:: Extracted entries

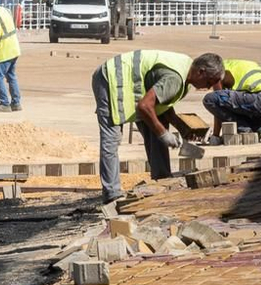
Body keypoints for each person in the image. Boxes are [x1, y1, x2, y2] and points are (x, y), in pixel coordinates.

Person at [92, 49, 225, 204]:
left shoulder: (187, 73)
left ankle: (162, 179)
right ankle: (112, 194)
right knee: (112, 139)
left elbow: (163, 105)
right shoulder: (175, 79)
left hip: (133, 86)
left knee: (158, 124)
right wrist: (163, 134)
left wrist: (180, 127)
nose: (208, 88)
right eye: (208, 82)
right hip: (112, 79)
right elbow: (144, 106)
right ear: (201, 72)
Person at [203, 57, 261, 137]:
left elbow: (217, 101)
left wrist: (216, 135)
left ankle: (245, 128)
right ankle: (259, 128)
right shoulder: (258, 71)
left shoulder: (218, 72)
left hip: (260, 100)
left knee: (210, 99)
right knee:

::::

### What to produce
Read the entries and show each line that mentions "ankle".

### Your solution
left ankle: (162, 179)
right ankle: (112, 194)
left ankle: (245, 128)
right ankle: (259, 128)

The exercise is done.